Wanita tercipta ke muka bumi dengan ragam keunikannya sendiri. Ia diciptakan oleh Sang Pencipta dengan beragam karakter yang unik. Namun, ada satu karakter yang sebenarnya baik jika ia dikelola dengan baik namun buruk jika ia terus berjalan seiring waktu tanpa ada usaha untuk mengarahkan ia sehingga tetap dalam kontrol kita. Karakter itu adalah sensitif. Tiap wanita memiliki satu karakter ini. Namun,bagaimanakah karakter atau sisi sensitivitas seorang wanita? Mari kita coba untuk menelaahnya dengan sedikit memberi perbandingan dari aspek ruang pandang kehidupan. Tak bisa dipungkiri bahwa wanita itu memiliki sifat sensitif akan berbagai macam hal dan rasa. Saking sensitifnya seorang wanita sehingga tak jarang kita jumpai banyak dari mereka yang secara tak sadar meluapkan emosi sensistivitasnya secara berlebihan sehingga tak lagi berada dalam taraf kewajaran.  


           Namun, sebelum kita terlalu jauh melangkah ada baiknya saya mengantar ruang berpikir kita atau sekedar mengingatkan bagi mereka yang sudah tahu akan ikhwal karakteristik umum dari seorang wanita. Yang ingin saya utarakan adalah tabiat wanita yang mereka bawa sedari lahir adalah mengedepankan aspek rasa atau perasaan dalam memandang dan menyikapi setiap persoalan. Hal ini sudah tak terbantahkan lagi oleh para peneliti dan ahli tentang psikologi ataupun para ahli tentang kehidupan. Berbeda dengan lelaki yang memiliki tabiat bawaaan senantiasa mengedepankan aspek rasionalitas dalam memandang dan menyikapi setiap persoalan. Namun tidak berarti bahwa laki-laki itu tidak memiliki perasaan. itu pandangan yang salah. Namun memang dalam kenyataannya dalam kehidupan ini tidak banyak kita temukan sosok lelaki yang mampu menyeimbangkan dengan baik antara sisi rasionalitas mereka dengan sisi perasaan dalam memandang persoalan. Dua perbedaan ini memang memiliki kekurangan dan kelebihan masing-masing. Perbedaan cara pandang dan penyikapan terhadap setiap pesoalan inilah yang sering menjadikan pihak wanita dan laki-laki berselisih paham sehingga berujung pada kesalahpahaman. Padahal semestinya dua kutub tabiat ini akan indah jika kita mampu mempertemukan dan mengolahnya bersama. Namun tak ayal jika telah terjadi maka yang ada adalah rasa tak enak yang muncul dari kedua belah pihak.

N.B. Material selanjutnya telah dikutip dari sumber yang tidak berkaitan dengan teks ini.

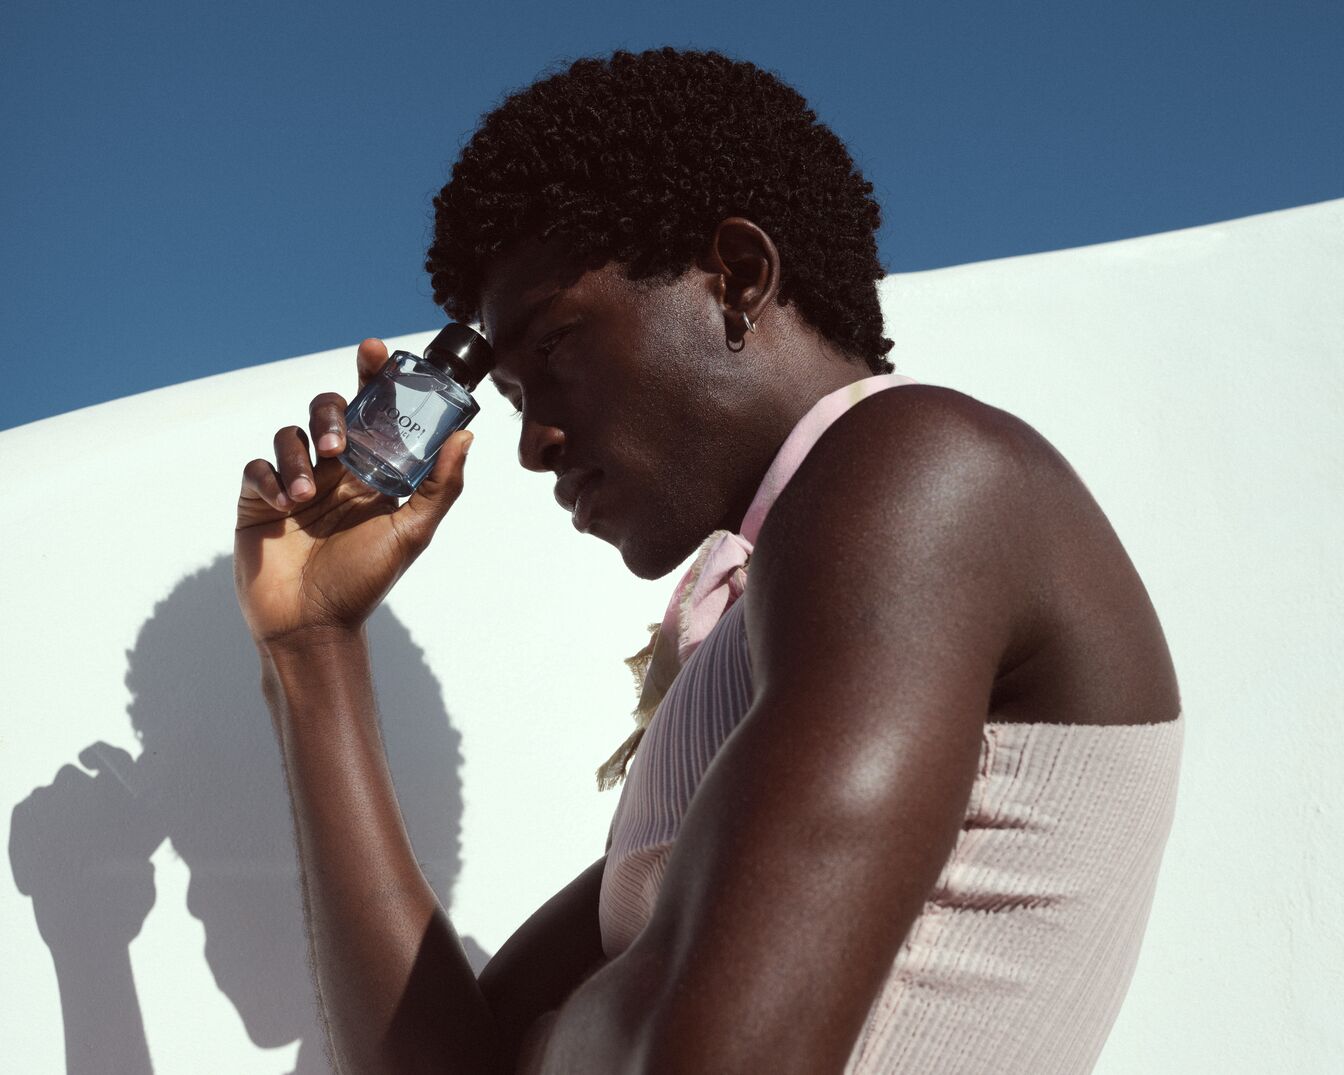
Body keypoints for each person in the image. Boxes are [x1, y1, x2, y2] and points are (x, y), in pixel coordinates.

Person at [233, 46, 1183, 1075]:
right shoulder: (770, 623)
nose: (532, 442)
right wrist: (315, 641)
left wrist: (565, 1034)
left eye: (554, 349)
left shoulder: (920, 475)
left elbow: (707, 1054)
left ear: (737, 277)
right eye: (507, 398)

          Sering kita temukan dalam keseharian kita sebuah fenomena yang mungkin saja itu adalah hal sepele damun kita melewatkan dari ruang analisa kita. Ambil contoh ketika terjadi sebuah pertengkaran atau selisih paham antara seorang lelaki dengan seorang wanita. Dimana pada posisi itu dari berbagai sudut pandang kajian rasionalitas disertai alasan yang lugas dan shahih lelaki inilah yang benar.akan tetapi ketika permasalahan ini melibatkan banyak saksi atau audience dari pihak wanita yang mungkin saja saat itu pihak laki-laki kurang maka bisa dipastikan pihak lelaki tadi lah yang tervonis bersalah. Dikatakanlah dia memang lelaki yang tidak punya rasa malu, beraninya sama perempuan, tidak tahu aturan,bla bla bla dan seterusnya. Nyaris semua wanita yang hadir disitu satu suara meski ada dalam hitungan jari yang mungkin tidak kompak memvonis lelaki tadi bersalah. Ini bisa terjadi karena memang dalam pandang dunia psikologi mengatakan bahwa aspek perasaan wanita dalam memandang dan menyikapi permasalahan itu bermain penuh dalam ruang berpikir mereka sehingga menyisakan sedikit saja ruang pada sisi rasionalitas untuk bekerja. Alhasil yang sebenarnya benar terlihat salah karena bawaaanya selalu balik ke perasaan. Padahal yang sebenarnya memang dari pihak wanita yang berselisih paham tadilah yang terlalu meluapkan emosi dan perasaannya. Lengkap sudah dengan bahasa iba dan prihatin sesama gender jadinya katup rasionalitas untuk klarifikasi masalah mendapatkan jalan buntu. Hanya sedikit kemudian yang mampu keluar dari kutub itu dan mencoba lebih realistis melihat situasi dan kondisi.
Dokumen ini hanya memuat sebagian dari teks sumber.